What Is a Negotiable CD?

Updated July 9, 2026 5 min read

Most people picture a CD as a modest deposit sitting quietly at a local bank until it matures, but there’s a much larger, more liquid version of the same idea that trades among institutions rather than sitting untouched.

The short answer

A negotiable CD is a large-denomination certificate of deposit that can be bought and sold on a secondary market before it matures, unlike a typical retail CD, which is generally held until maturity or cashed out early with a penalty. Negotiable CDs are usually issued in large denominations and bought primarily by institutional investors, money market funds, and other large entities rather than individual savers opening an account at a branch.

What makes it “negotiable”

The word negotiable here refers to transferability - a negotiable CD is structured so it can be sold to another buyer before its maturity date, similar to how a bond trades. A retail CD, by contrast, is typically a direct deposit relationship between a saver and a bank, and it isn’t designed to be resold on an open market; the usual way out early is a penalty for withdrawing before maturity rather than a sale to someone else.

Size and typical buyers

Negotiable CDs are generally issued in much larger denominations than retail CDs, which is part of why individual savers rarely hold them directly. Typical buyers include institutional investors, corporate treasuries managing short-term cash, and money market funds looking for short-duration, relatively low-risk instruments to hold. Because of that institutional buyer base, negotiable CDs function more like a money-market instrument than like the retail CD product most people are familiar with.

How trading them actually works

Since negotiable CDs trade in a secondary market, their price before maturity can move based on prevailing interest rates and the perceived credit quality of the issuing bank - the same forces that drive a bid-ask spread and pricing for other traded debt instruments. That’s a meaningful difference from a plain retail CD, whose value doesn’t fluctuate with the market because it isn’t designed to be traded at all. Some retail-facing CDs sold through investment platforms, closer to a brokered CD, do carry a secondary market of their own, just on a much smaller scale than negotiable CDs typically see.
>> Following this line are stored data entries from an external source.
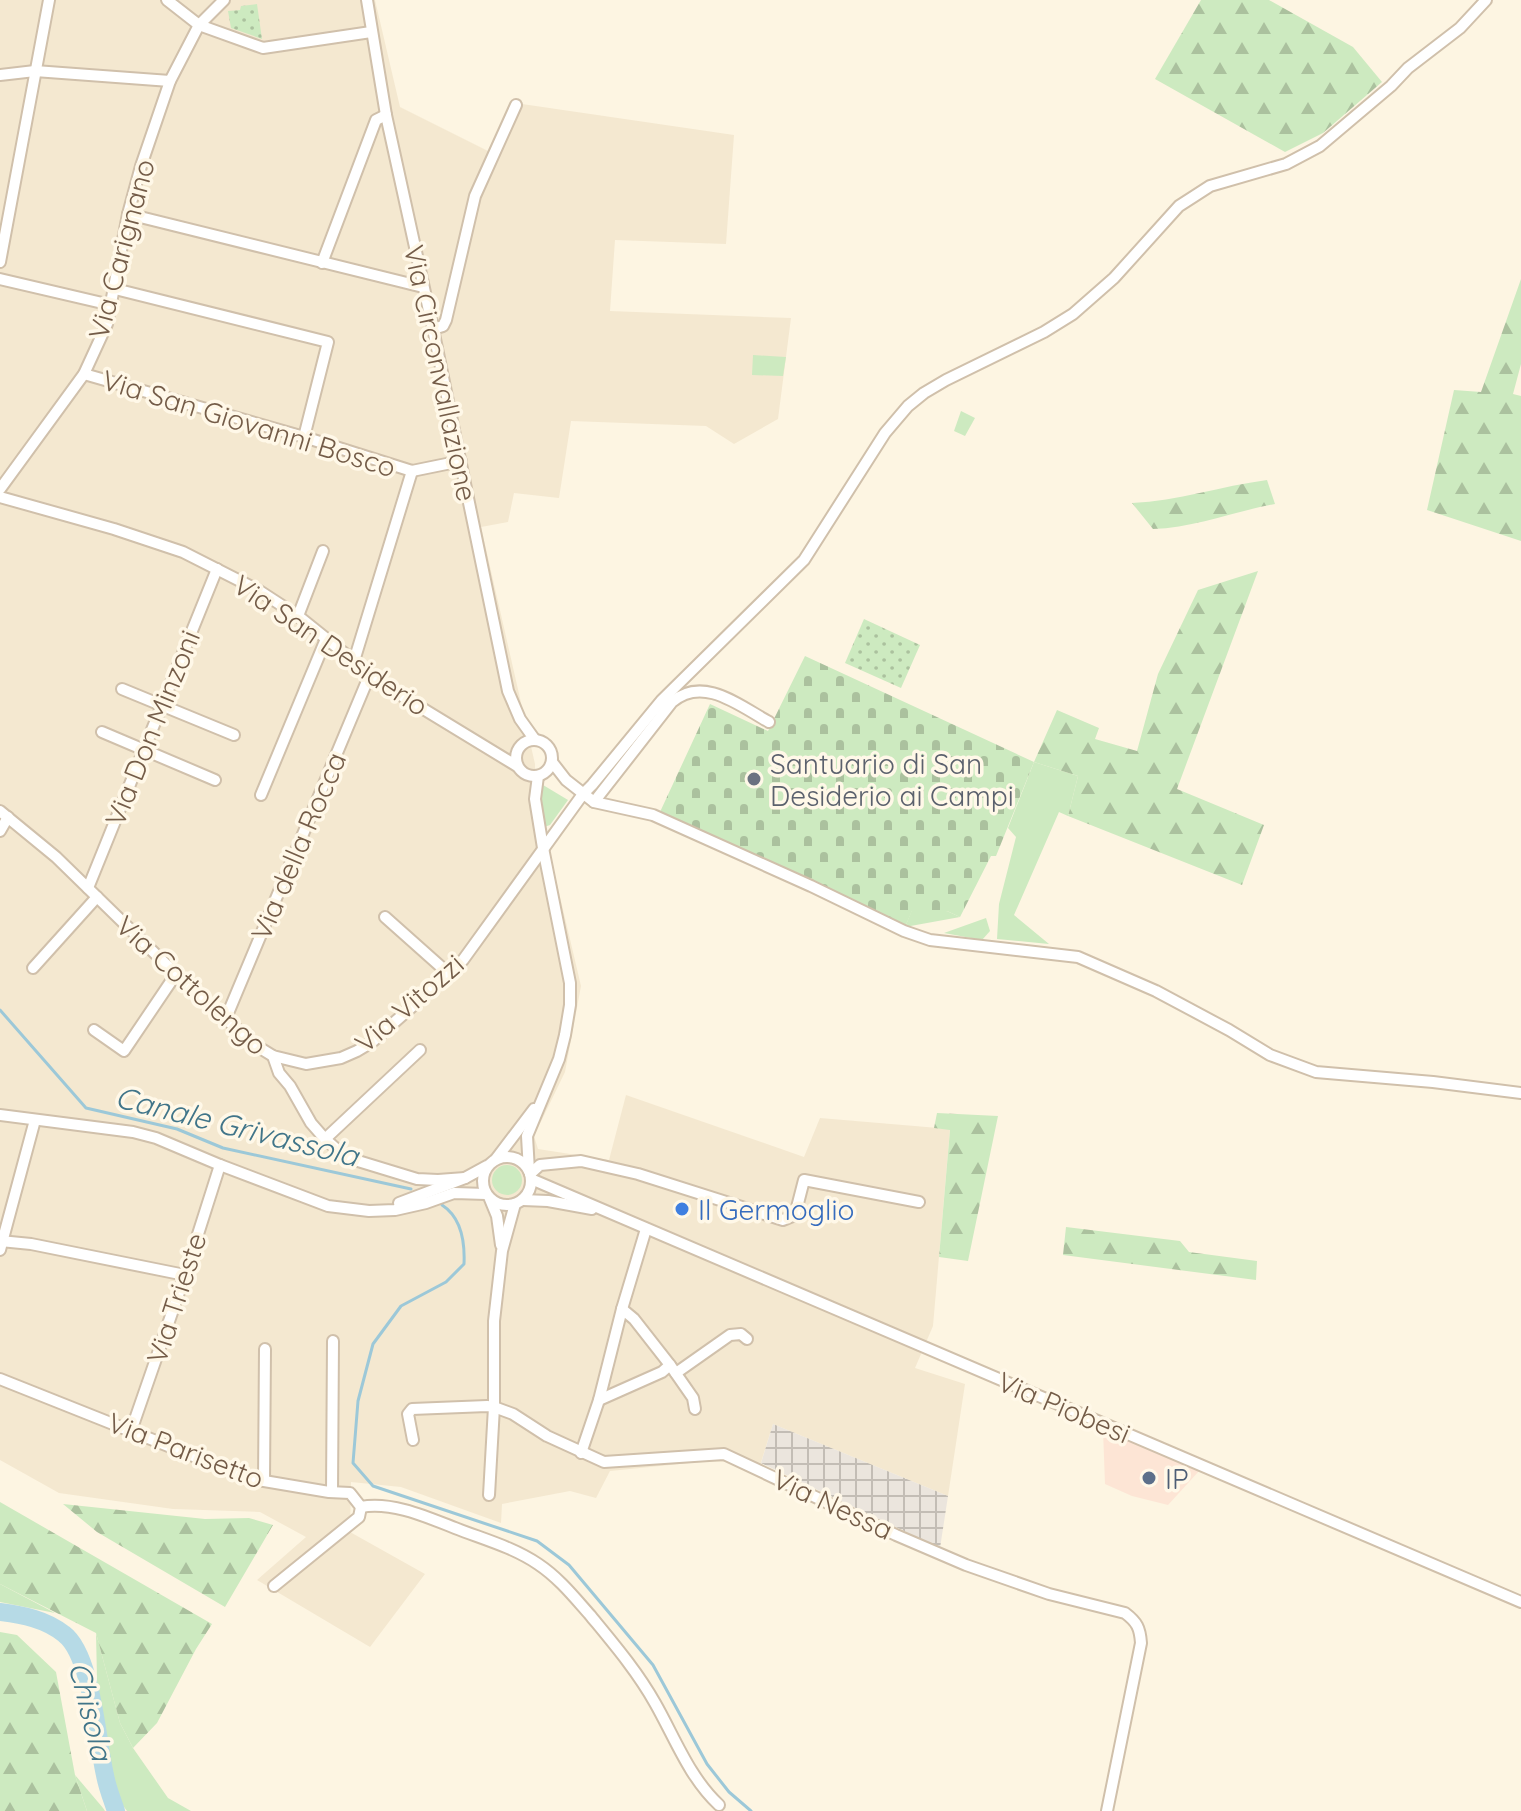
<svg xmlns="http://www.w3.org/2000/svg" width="1521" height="1811" viewBox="0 0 1521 1811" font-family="Quicksand,sans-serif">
	<defs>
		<pattern id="industrial-grid" width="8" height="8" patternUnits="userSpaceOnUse" patternTransform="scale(2)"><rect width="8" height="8" fill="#ebe5dd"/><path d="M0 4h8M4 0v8" fill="none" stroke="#c3bdb5"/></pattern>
		<pattern id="forest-firs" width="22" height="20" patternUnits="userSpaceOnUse" patternTransform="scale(2)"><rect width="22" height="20" fill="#cdeac0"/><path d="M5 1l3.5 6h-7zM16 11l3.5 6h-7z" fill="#abc19e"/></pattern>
		<pattern id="cemetery-stones" width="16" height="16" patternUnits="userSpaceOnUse" patternTransform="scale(2)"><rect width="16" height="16" fill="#cdeac0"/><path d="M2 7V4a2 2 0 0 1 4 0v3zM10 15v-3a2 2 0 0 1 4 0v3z" fill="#abc19e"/></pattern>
		<pattern id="park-dots" width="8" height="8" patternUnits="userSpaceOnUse" patternTransform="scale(2)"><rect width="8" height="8" fill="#cdeac0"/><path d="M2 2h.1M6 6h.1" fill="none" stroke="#abc19e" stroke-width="1.8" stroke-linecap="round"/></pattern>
	</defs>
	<rect width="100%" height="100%" fill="#fdf5e2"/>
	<path fill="#f4e8d0" d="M0 0H375L400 107 498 156 522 104 734 135 726 244 615 240 610 311 791 318 778 419 734 444 706 426 571 421 559 498 514 493 508 522 481 527 535 764V783L549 850 581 986 565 1072 534 1136 538 1149 609 1160 626 1095 804 1157 820 1118 950 1129 933 1326 915 1368 965 1384 948 1496 773 1424 757 1475 726 1462 710 1461 610 1471 596 1498 570 1491 502 1504 501 1523 401 1487 351 1482 350 1532 425 1574 370 1647 257 1580 306 1537 260 1512 173 1509 59 1493 0 1460Z"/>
	<path fill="#fde5d5" d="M1103 1430 1199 1471 1168 1505 1132 1496 1105 1484Z"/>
	<path fill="url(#industrial-grid)" d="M773 1424 948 1496 940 1548 761 1463Z"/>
	<g fill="#cdeac0">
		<path d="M753 355 786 357 783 376 752 375Z"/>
		<path d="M961 411 975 418 965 436 954 431Z"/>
		<path d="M1034 762 1078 776 1068 816 1059 812 1014 915 1049 944 997 939 999 904 1016 837 1008 828Z"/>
		<path d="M538 782 568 800 550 825 544 827 535 783Z"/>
		<path d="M912 910 940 914 947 911 960 917 905 927Z"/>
		<path d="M986 918 990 931 982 940 944 933Z"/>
		<circle cx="507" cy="1180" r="15"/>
		<path d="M0 1584 55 1613 0 1602Z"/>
		<path d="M96 1633 120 1723 133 1748 168 1798 191 1811H127L116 1796 107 1774V1753L98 1725Z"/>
		<path d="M75 1775 103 1808 105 1811H87Z"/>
	</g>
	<g fill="url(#forest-firs)">
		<path d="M1201 0H1269L1353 47 1382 82 1323 133 1285 152 1155 79Z"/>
		<path d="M1521 279V364L1513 394 1521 396V541L1427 510 1454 390 1481 392Z"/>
		<path d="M1267 480 1275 504C1235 511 1194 528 1153 529L1132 503C1178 501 1221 486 1267 480Z"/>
		<path d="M1258 571 1177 789 1264 825 1242 885 1068 816 1078 776 1034 762 1057 710 1099 728 1095 739 1137 751 1158 674 1198 590Z"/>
		<path d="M937 1113 998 1116 968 1261 939 1257 950 1130 934 1128Z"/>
		<path d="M1066 1227 1180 1241 1189 1252 1257 1261 1256 1280 1063 1255Z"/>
		<path d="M0 1502 212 1624 196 1649 157 1723 133 1748 120 1723 96 1633 0 1584Z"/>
		<path d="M63 1504 205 1519 249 1518 273 1525 225 1607 97 1532Z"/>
		<path d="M0 1632 17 1635 56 1672 75 1775 87 1811H0Z"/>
	</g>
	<path fill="url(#cemetery-stones)" d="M805 656 1034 762 996 856H991L960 917 947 911 944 917 939 914 932 919 912 911 905 927 660 812 710 704 768 731Z"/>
	<g fill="url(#park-dots)">
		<path d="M257 4 262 39 231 28 228 11 240 10 241 6Z"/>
		<path d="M864 619 920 645 901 688 845 663Z"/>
	</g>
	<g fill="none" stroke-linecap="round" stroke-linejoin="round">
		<g stroke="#9cc8d8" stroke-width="3">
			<path d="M0 1010 86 1108 177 1129 223 1148 411 1189"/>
			<path d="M442 1205C462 1218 465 1242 464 1264L446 1282 401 1306 373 1344 358 1401 353 1463 373 1486 537 1541 569 1565 653 1665 707 1764 729 1792 751 1811"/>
		</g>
		<path stroke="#b6dae6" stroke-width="18" d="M0 1612C23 1615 45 1619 64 1634 92 1655 97 1741 105 1775 107 1787 112 1799 116 1811"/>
		<g stroke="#d0c0ab" stroke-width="14">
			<g id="minor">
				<path d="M167 0 199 25 263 48 371 32"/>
				<path d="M367 0 386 115 433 329 508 691 520 719 535 740"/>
				<path d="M0 75 35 71 170 81"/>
				<path d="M128 214 423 287"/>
				<path d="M0 262 49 0"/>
				<path d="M322 263 376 120 386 115"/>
				<path d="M0 279 111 305"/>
				<path d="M115 289 328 342 304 437"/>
				<path d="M433 329 443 326 446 320 475 196 516 105"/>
				<path d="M84 374 304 437 412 471 461 461"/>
				<path d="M0 489 84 374 107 324 128 214 141 166 170 81 199 25 224 0"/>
				<path d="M0 497 114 529 183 552 258 590 298 616 384 685 517 766"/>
				<path d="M298 616 323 551"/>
				<path d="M354 661 412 471"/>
				<path d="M122 689 234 735"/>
				<path d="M102 732 215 780"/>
				<circle cx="534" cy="758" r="18"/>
				<path d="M552 762 566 780 594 802 653 815 811 886 904 931 930 940 1078 957 1156 991 1229 1030 1270 1055 1316 1072 1433 1082 1521 1093"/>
				<path d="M261 795 326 639"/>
				<path d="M594 802 672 702C703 675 740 706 769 722"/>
				<path d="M0 811 56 857 176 974 255 1045 273 1056 306 1064 341 1058 357 1051 372 1042 449 974 463 960 583 794 592 785 662 700 804 560 885 433 908 406 924 393 946 380 1044 332 1073 314 1114 278 1179 206 1193 197 1210 186 1286 164 1320 146 1391 86 1408 68 1460 28 1486 0"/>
				<path d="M0 831 8 817"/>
				<path d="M88 888 217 569"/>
				<path d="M385 917 449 974"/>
				<path d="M33 968 97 897"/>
				<path d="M226 1018 370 674"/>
				<path d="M94 1030 124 1051 176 974"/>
				<path d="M273 1056 279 1073 290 1086 311 1123 325 1139 340 1152 358 1161 417 1179 438 1180 465 1178"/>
				<path d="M0 1115 133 1132 156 1138 220 1165 328 1206 369 1211 395 1210 426 1203 454 1193 486 1194"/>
				<path d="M325 1139 420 1050"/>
				<circle cx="507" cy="1181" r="24"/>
				<path d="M496 1159 534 1109"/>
				<path d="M529 1171 527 1136 559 1059 565 1035 570 1005V983L543 848 535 799 538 776"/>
				<path d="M530 1174 540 1165 581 1161 638 1174 783 1220 795 1215 804 1180 919 1202"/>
				<path d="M531 1179 1521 1602"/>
				<path d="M490 1199 497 1216 501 1245"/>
				<path d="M523 1200 548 1201 592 1209"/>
				<path d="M399 1203 465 1178 487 1166"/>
				<path d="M0 1241 31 1244 185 1275"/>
				<path d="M0 1250 35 1120"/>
				<path d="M622 1309 634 1319 670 1365 693 1398 695 1409"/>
				<path d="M676 1373 730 1335 741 1334 747 1339"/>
				<path d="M0 1379 206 1461 264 1481 329 1492 350 1493 361 1507 359 1517 274 1586"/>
				<path d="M599 1400 662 1372 670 1365"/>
				<path d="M131 1431 185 1275 220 1165"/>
				<path d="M413 1440 408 1414 412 1409 487 1406 494 1407 513 1414 547 1436 604 1462 724 1454 896 1535 966 1565 1049 1594 1125 1613C1137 1622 1140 1628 1141 1643L1107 1811"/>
				<path d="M581 1453 599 1400 622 1309 646 1229"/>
				<path d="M264 1481 265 1349"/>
				<path d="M332 1492 333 1341"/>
				<path d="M489 1495 494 1407V1321L502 1251 515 1204"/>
				<path d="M361 1507C391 1501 427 1517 455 1528 483 1539 513 1547 538 1564 559 1578 574 1597 590 1615 613 1643 637 1671 655 1703 675 1738 689 1777 719 1805"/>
			</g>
		</g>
		<use href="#minor" stroke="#fff" stroke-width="10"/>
	</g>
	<circle fill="#6b7280" stroke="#fff8e8" stroke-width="3" cx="754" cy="779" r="8"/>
	<circle fill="#3f7fe0" stroke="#fff8e8" stroke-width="3" cx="682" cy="1209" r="8"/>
	<circle fill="#5c6f8a" stroke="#fff8e8" stroke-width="3" cx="1149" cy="1478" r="8"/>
	<g text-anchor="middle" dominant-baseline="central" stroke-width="7" stroke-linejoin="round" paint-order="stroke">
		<g font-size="28" fill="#745c48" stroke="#fff8e8">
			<text transform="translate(121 249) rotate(-75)">Via Carignano</text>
			<text transform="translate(441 373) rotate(78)">Via Circonvallazione</text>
			<text transform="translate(249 423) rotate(17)">Via San Giovanni Bosco</text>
			<text transform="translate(331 645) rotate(34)">Via San Desiderio</text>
			<text transform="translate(152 728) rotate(-68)">Via Don Minzoni</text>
			<text transform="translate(298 846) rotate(-67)">Via della Rocca</text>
			<text transform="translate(192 985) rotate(42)">Via Cottolengo</text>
			<text transform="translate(409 1003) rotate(-41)">Via Vitozzi</text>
			<text transform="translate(176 1298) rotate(-72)">Via Trieste</text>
			<text transform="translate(1064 1407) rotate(23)">Via Piobesi</text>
			<text transform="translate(186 1450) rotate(21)">Via Parisetto</text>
			<text transform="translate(833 1504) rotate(25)">Via Nessa</text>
		</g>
		<g font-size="28" fill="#5b616d" stroke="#fff8e8" text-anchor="start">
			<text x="770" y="763">Santuario di San<tspan x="770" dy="32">Desiderio ai Campi</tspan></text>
		</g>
		<g font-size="28" fill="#366cbe" stroke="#fff8e8" text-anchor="start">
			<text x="698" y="1209">Il Germoglio</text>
		</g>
		<g font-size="28" fill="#4e5e75" stroke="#fff8e8" text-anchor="start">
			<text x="1165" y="1478">IP</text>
		</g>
		<g font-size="30" font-style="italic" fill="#417589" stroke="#fff8e8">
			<text transform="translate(237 1126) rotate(14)">Canale Grivassola</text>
			<text transform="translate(91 1711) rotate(76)">Chisola</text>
		</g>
	</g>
</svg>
Why this distinction matters

Understanding that a negotiable CD is closer in spirit to a tradable money-market instrument than to a standard bank certificate of deposit helps explain why the two products, despite sharing a name, serve very different purposes. One is built for individual savers seeking a fixed, insured return over a set term; the other is built for institutions managing large sums of short-term cash that may need to be redeployed before maturity.

The bottom line

A negotiable CD and a retail CD share a name and a basic structure - a bank deposit for a fixed term - but differ sharply in size, intended buyer, and whether the instrument can be traded before maturity. Recognizing which type is being discussed avoids confusing a niche institutional instrument with the everyday account most people open at a bank.